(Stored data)

══════════

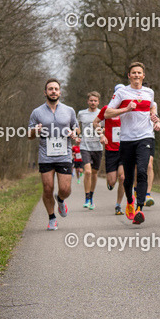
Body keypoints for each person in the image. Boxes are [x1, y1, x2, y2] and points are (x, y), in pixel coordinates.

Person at [103, 62, 160, 225]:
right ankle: (130, 201)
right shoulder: (121, 93)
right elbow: (107, 113)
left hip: (145, 137)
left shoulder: (149, 92)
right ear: (129, 76)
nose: (136, 75)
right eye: (133, 73)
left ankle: (139, 209)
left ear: (143, 75)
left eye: (139, 73)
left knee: (142, 170)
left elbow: (152, 109)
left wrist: (156, 120)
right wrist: (125, 109)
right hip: (127, 139)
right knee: (127, 177)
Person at [28, 79, 79, 230]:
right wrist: (35, 130)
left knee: (65, 189)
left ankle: (61, 200)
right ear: (45, 92)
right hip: (46, 155)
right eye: (50, 89)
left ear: (60, 92)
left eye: (56, 89)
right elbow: (29, 135)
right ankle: (52, 218)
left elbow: (76, 128)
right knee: (47, 188)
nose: (53, 91)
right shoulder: (37, 112)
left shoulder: (69, 110)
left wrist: (74, 133)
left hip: (64, 154)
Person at [96, 85, 126, 215]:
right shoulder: (106, 110)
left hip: (124, 149)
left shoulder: (128, 110)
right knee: (112, 181)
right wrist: (101, 135)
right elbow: (95, 123)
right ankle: (110, 183)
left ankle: (118, 205)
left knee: (123, 177)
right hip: (111, 150)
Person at [77, 92, 103, 209]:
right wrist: (78, 135)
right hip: (85, 146)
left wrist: (102, 133)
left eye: (95, 101)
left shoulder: (102, 113)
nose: (93, 103)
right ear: (88, 101)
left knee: (94, 173)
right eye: (91, 100)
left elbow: (106, 127)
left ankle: (91, 196)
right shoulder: (81, 113)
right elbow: (77, 126)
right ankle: (87, 198)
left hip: (97, 146)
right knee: (87, 172)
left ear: (98, 102)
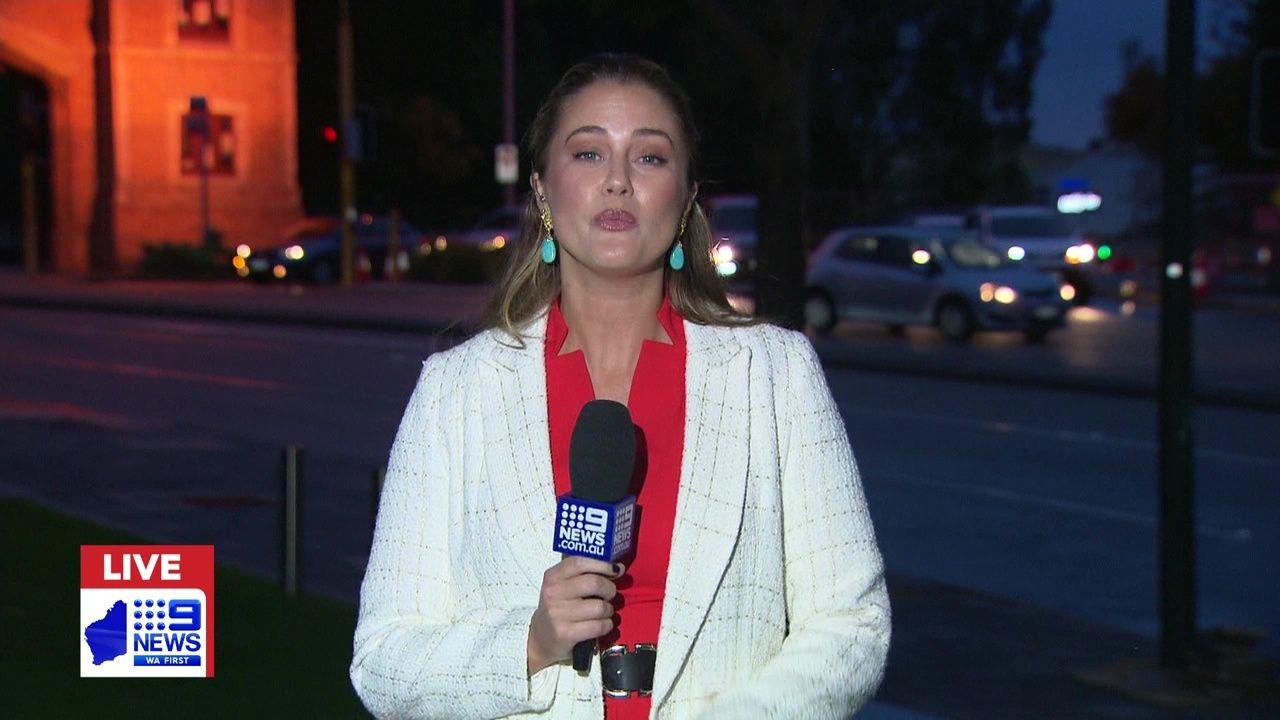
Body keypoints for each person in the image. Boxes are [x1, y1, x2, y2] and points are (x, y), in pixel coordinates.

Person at [350, 53, 890, 719]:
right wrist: (529, 644)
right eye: (588, 153)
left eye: (650, 157)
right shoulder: (454, 393)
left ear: (686, 197)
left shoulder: (775, 376)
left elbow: (851, 626)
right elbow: (383, 663)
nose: (617, 181)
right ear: (542, 190)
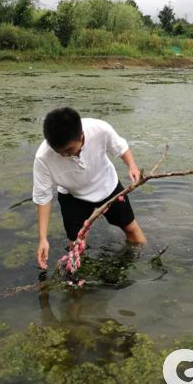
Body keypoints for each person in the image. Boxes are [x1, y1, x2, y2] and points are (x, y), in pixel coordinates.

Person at [33, 107, 146, 270]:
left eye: (69, 150)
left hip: (107, 186)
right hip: (73, 196)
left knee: (132, 230)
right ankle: (82, 283)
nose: (65, 156)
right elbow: (42, 197)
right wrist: (43, 238)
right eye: (60, 153)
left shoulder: (99, 129)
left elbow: (120, 147)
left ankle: (143, 264)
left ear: (82, 136)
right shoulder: (43, 157)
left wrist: (132, 166)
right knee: (77, 246)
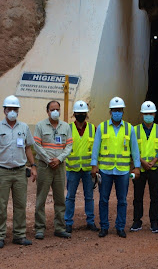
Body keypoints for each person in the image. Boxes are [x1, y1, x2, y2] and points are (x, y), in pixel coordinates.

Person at [0, 95, 37, 248]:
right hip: (2, 172)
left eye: (15, 109)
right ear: (4, 110)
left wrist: (33, 166)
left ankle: (19, 235)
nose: (12, 111)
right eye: (9, 109)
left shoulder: (24, 128)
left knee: (20, 205)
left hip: (20, 172)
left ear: (18, 110)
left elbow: (28, 148)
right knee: (0, 206)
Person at [90, 97, 140, 238]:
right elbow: (96, 147)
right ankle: (104, 227)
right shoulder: (102, 127)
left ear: (123, 111)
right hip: (105, 170)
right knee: (103, 200)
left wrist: (137, 167)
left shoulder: (129, 128)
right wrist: (94, 165)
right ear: (110, 112)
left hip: (123, 171)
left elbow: (135, 149)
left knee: (122, 200)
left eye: (119, 110)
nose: (117, 112)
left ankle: (120, 227)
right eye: (114, 110)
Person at [33, 100, 73, 240]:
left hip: (60, 166)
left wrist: (59, 159)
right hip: (45, 166)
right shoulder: (40, 126)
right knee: (41, 198)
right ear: (47, 111)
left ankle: (60, 227)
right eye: (52, 109)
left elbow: (69, 146)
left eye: (57, 109)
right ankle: (39, 228)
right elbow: (36, 144)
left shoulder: (66, 126)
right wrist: (48, 159)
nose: (55, 112)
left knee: (60, 198)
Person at [131, 101, 158, 234]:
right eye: (146, 114)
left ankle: (154, 222)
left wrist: (153, 162)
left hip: (155, 168)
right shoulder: (134, 130)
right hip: (139, 169)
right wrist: (142, 162)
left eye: (150, 113)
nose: (148, 116)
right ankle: (136, 221)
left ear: (155, 114)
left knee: (155, 197)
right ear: (141, 114)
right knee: (137, 196)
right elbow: (132, 149)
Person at [64, 100, 98, 233]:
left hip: (88, 169)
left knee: (89, 197)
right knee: (70, 197)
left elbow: (96, 149)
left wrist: (95, 166)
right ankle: (68, 222)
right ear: (74, 114)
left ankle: (90, 221)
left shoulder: (93, 129)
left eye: (83, 113)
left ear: (86, 114)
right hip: (72, 169)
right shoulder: (68, 129)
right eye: (78, 113)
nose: (81, 115)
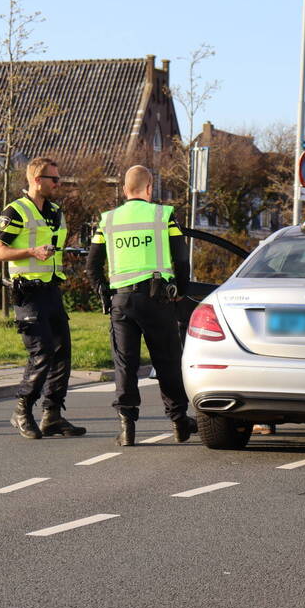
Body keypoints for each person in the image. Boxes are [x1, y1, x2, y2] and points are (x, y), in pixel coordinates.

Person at [86, 165, 196, 446]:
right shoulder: (163, 215)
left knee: (125, 363)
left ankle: (127, 427)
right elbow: (181, 258)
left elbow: (92, 264)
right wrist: (181, 290)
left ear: (124, 190)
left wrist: (104, 292)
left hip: (122, 301)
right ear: (149, 188)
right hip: (157, 299)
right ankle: (179, 421)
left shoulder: (108, 220)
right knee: (167, 360)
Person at [0, 157, 86, 439]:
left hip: (51, 290)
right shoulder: (16, 211)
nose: (58, 183)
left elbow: (54, 246)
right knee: (42, 351)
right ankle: (22, 410)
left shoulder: (55, 212)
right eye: (53, 179)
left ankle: (52, 416)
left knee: (62, 352)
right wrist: (31, 252)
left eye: (58, 178)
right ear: (36, 180)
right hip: (27, 292)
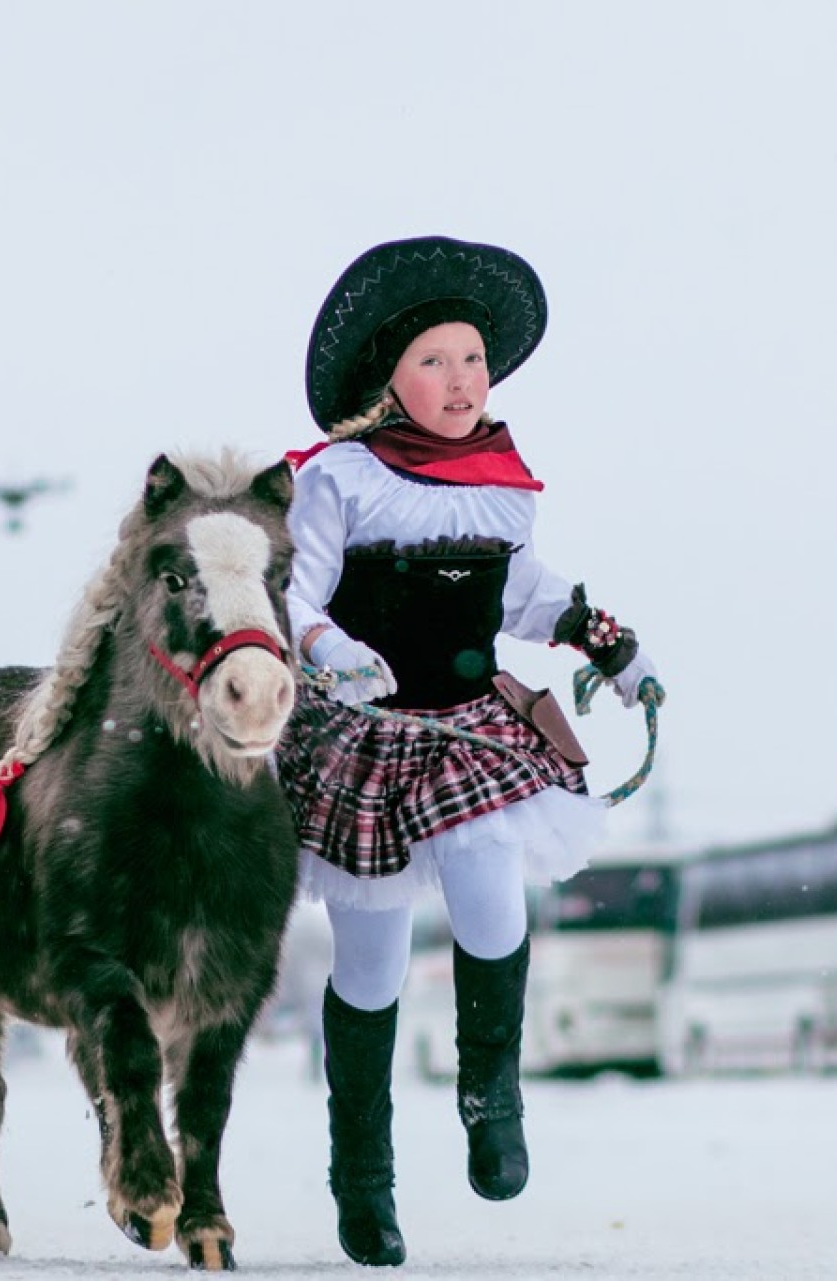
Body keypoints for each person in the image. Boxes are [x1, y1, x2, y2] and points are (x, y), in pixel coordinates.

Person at [279, 236, 659, 1267]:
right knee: (372, 964)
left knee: (491, 890)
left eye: (475, 360)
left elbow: (525, 593)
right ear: (389, 378)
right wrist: (330, 648)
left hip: (466, 726)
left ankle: (493, 1100)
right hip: (365, 737)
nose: (462, 381)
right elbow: (295, 594)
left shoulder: (502, 483)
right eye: (436, 361)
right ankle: (363, 1176)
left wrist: (609, 645)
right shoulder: (340, 478)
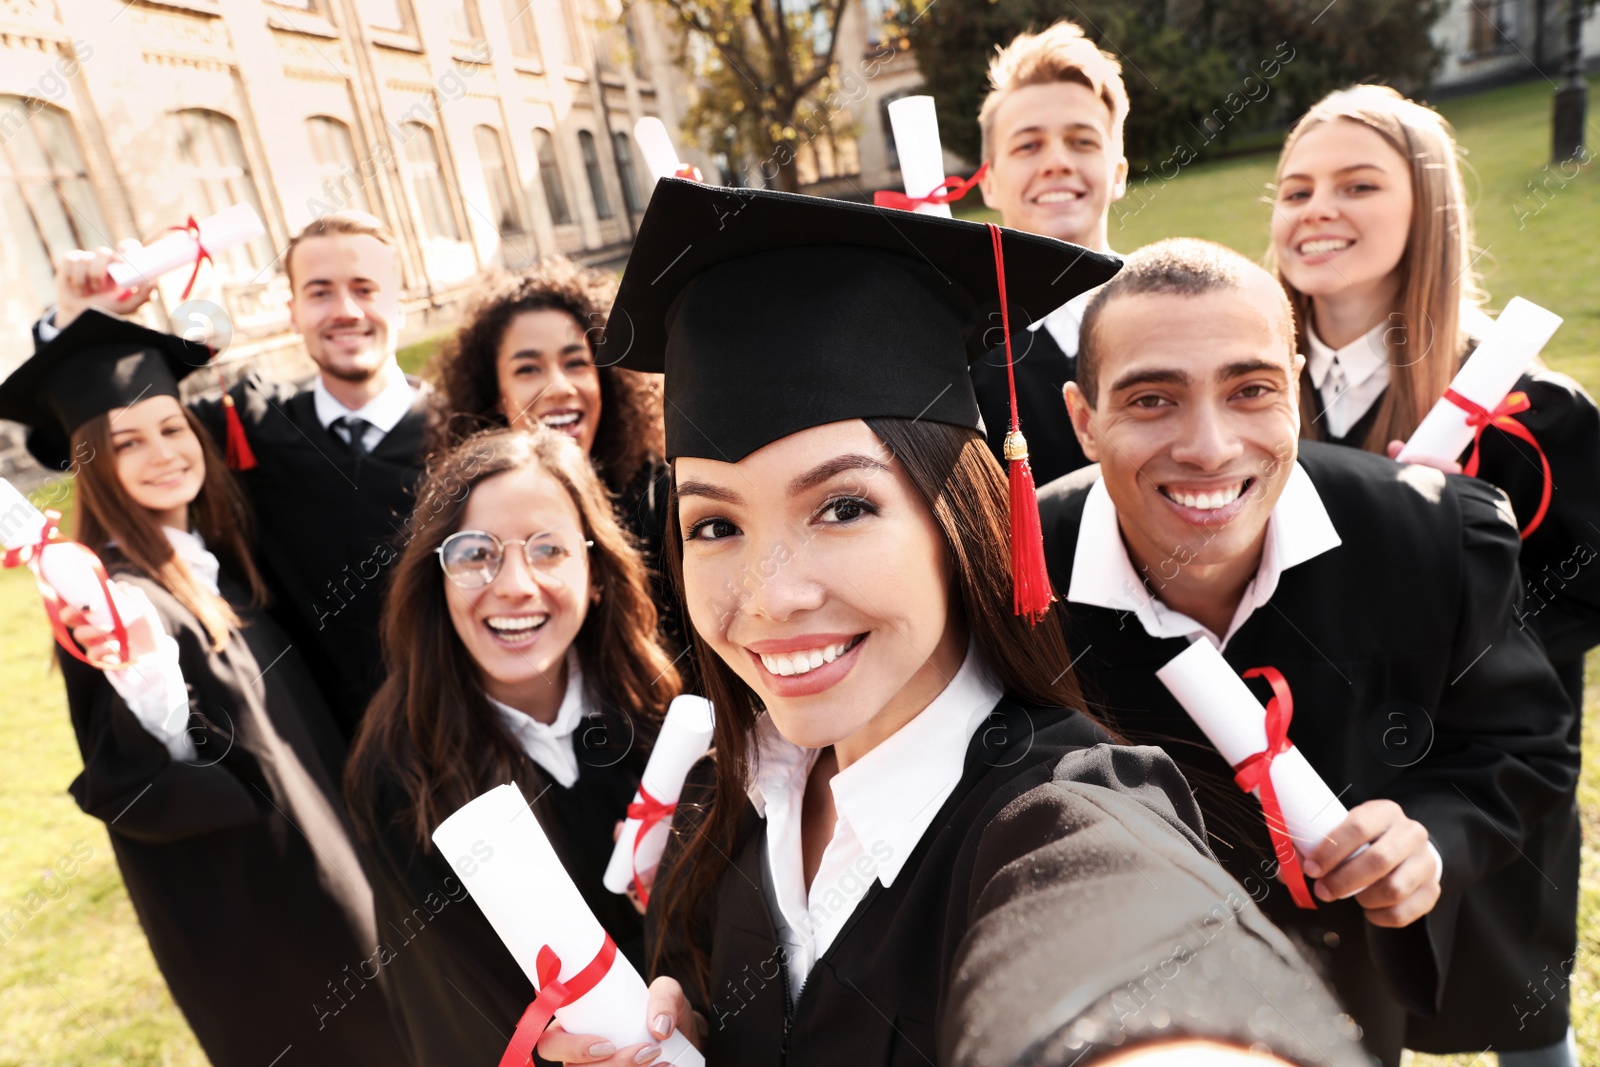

══════════

▶ Exercise
Please copy out the entries above exactly as they appear, but skip their images.

▶ Written solution
Body keypoints for each person in the image. Boxes are [x1, y1, x2, y2] and points are (x, y), in pixel coordinates.

Person at [103, 62, 160, 225]:
right ankle: (130, 201)
right shoulder: (121, 93)
right elbow: (107, 113)
left hip: (145, 137)
left shoulder: (149, 92)
right ear: (129, 76)
nose: (136, 75)
right eye: (133, 73)
left ankle: (139, 209)
left ear: (143, 75)
left eye: (139, 73)
left knee: (142, 170)
left elbow: (152, 109)
left wrist: (156, 120)
right wrist: (125, 109)
right hip: (127, 139)
right knee: (127, 177)
Person at [28, 79, 79, 230]:
right wrist: (35, 130)
left knee: (65, 189)
left ankle: (61, 200)
right ear: (45, 92)
right hip: (46, 155)
right eye: (50, 89)
left ear: (60, 92)
left eye: (56, 89)
right elbow: (29, 135)
right ankle: (52, 218)
left elbow: (76, 128)
right knee: (47, 188)
nose: (53, 91)
right shoulder: (37, 112)
left shoulder: (69, 110)
left wrist: (74, 133)
left hip: (64, 154)
Person at [96, 85, 126, 215]:
right shoulder: (106, 110)
left hip: (124, 149)
left shoulder: (128, 110)
right knee: (112, 181)
right wrist: (101, 135)
right elbow: (95, 123)
right ankle: (110, 183)
left ankle: (118, 205)
left knee: (123, 177)
right hip: (111, 150)
Person at [77, 92, 103, 209]:
right wrist: (78, 135)
right hip: (85, 146)
left wrist: (102, 133)
left eye: (95, 101)
left shoulder: (102, 113)
nose: (93, 103)
right ear: (88, 101)
left knee: (94, 173)
right eye: (91, 100)
left elbow: (106, 127)
left ankle: (91, 196)
right shoulder: (81, 113)
right elbow: (77, 126)
right ankle: (87, 198)
left hip: (97, 146)
right knee: (87, 172)
left ear: (98, 102)
Body keypoints for each person in the image. Boxes are [x1, y1, x2, y2] and points are (x, y), in pixel coordinates.

Person at [350, 53, 890, 719]:
right wrist: (529, 644)
right eye: (588, 153)
left eye: (650, 157)
right shoulder: (454, 393)
left ear: (686, 197)
left shoulder: (775, 376)
left elbow: (851, 626)
right elbow: (383, 663)
nose: (617, 181)
right ear: (542, 190)
Body keypoints for each person in the image. Boxes are [x1, y1, x2, y2] and points are (x, y), in pixel coordinates.

Person at [33, 107, 146, 270]:
left eye: (69, 150)
left hip: (107, 186)
right hip: (73, 196)
left knee: (132, 230)
right ankle: (82, 283)
nose: (65, 156)
right elbow: (42, 197)
right wrist: (43, 238)
right eye: (60, 153)
left shoulder: (99, 129)
left elbow: (120, 147)
left ankle: (143, 264)
left ear: (82, 136)
right shoulder: (43, 157)
left wrist: (132, 166)
right knee: (77, 246)
Body keypoints for each person in the image. Boxes are [x1, y1, x2, y2] and points are (x, y), in pixel coordinates.

Person at [0, 95, 37, 248]:
right hip: (2, 172)
left eye: (15, 109)
right ear: (4, 110)
left wrist: (33, 166)
left ankle: (19, 235)
nose: (12, 111)
right eye: (9, 109)
left shoulder: (24, 128)
left knee: (20, 205)
left hip: (20, 172)
left ear: (18, 110)
left elbow: (28, 148)
right knee: (0, 206)
Person at [90, 97, 140, 238]:
right elbow: (96, 147)
right ankle: (104, 227)
right shoulder: (102, 127)
left ear: (123, 111)
right hip: (105, 170)
right knee: (103, 200)
left wrist: (137, 167)
left shoulder: (129, 128)
right wrist: (94, 165)
right ear: (110, 112)
left hip: (123, 171)
left elbow: (135, 149)
left knee: (122, 200)
left eye: (119, 110)
nose: (117, 112)
left ankle: (120, 227)
right eye: (114, 110)
Person at [33, 100, 73, 240]:
left hip: (60, 166)
left wrist: (59, 159)
right hip: (45, 166)
right shoulder: (40, 126)
right knee: (41, 198)
right ear: (47, 111)
left ankle: (60, 227)
right eye: (52, 109)
left elbow: (69, 146)
left eye: (57, 109)
right ankle: (39, 228)
right elbow: (36, 144)
left shoulder: (66, 126)
right wrist: (48, 159)
nose: (55, 112)
left knee: (60, 198)
Person at [131, 101, 158, 234]:
right eye: (146, 114)
left ankle: (154, 222)
left wrist: (153, 162)
left hip: (155, 168)
right shoulder: (134, 130)
right hip: (139, 169)
right wrist: (142, 162)
left eye: (150, 113)
nose: (148, 116)
right ankle: (136, 221)
left ear: (155, 114)
left knee: (155, 197)
right ear: (141, 114)
right knee: (137, 196)
right elbow: (132, 149)
Person at [64, 100, 98, 233]:
left hip: (88, 169)
left knee: (89, 197)
right knee: (70, 197)
left elbow: (96, 149)
left wrist: (95, 166)
right ankle: (68, 222)
right ear: (74, 114)
left ankle: (90, 221)
left shoulder: (93, 129)
left eye: (83, 113)
left ear: (86, 114)
right hip: (72, 169)
right shoulder: (68, 129)
right eye: (78, 113)
nose: (81, 115)
Body keypoints for each person in the image. Boxes are [x1, y1, x2, y2] and points are (x, y), in pixel coordinates.

Person at [86, 165, 196, 446]:
right shoulder: (163, 215)
left knee: (125, 363)
left ankle: (127, 427)
right elbow: (181, 258)
left elbow: (92, 264)
right wrist: (181, 290)
left ear: (124, 190)
left wrist: (104, 292)
left hip: (122, 301)
right ear: (149, 188)
right hip: (157, 299)
right ankle: (179, 421)
left shoulder: (108, 220)
right knee: (167, 360)
Person at [0, 157, 86, 439]:
left hip: (51, 290)
right shoulder: (16, 211)
nose: (58, 183)
left elbow: (54, 246)
right knee: (42, 351)
right ankle: (22, 410)
left shoulder: (55, 212)
right eye: (53, 179)
left ankle: (52, 416)
left knee: (62, 352)
right wrist: (31, 252)
left eye: (58, 178)
right ear: (36, 180)
right hip: (27, 292)
Body keypoints for each person in the image. Boxes are [x1, y1, x2, y2] and points are (x, y), in pixel coordinates.

Person at [279, 236, 659, 1267]:
right knee: (372, 964)
left knee: (491, 890)
left eye: (475, 360)
left elbow: (525, 593)
right ear: (389, 378)
right wrist: (330, 648)
left hip: (466, 726)
left ankle: (493, 1100)
right hip: (365, 737)
nose: (462, 381)
right elbow: (295, 594)
left shoulder: (502, 483)
right eye: (436, 361)
right ankle: (363, 1176)
left wrist: (609, 645)
right shoulder: (340, 478)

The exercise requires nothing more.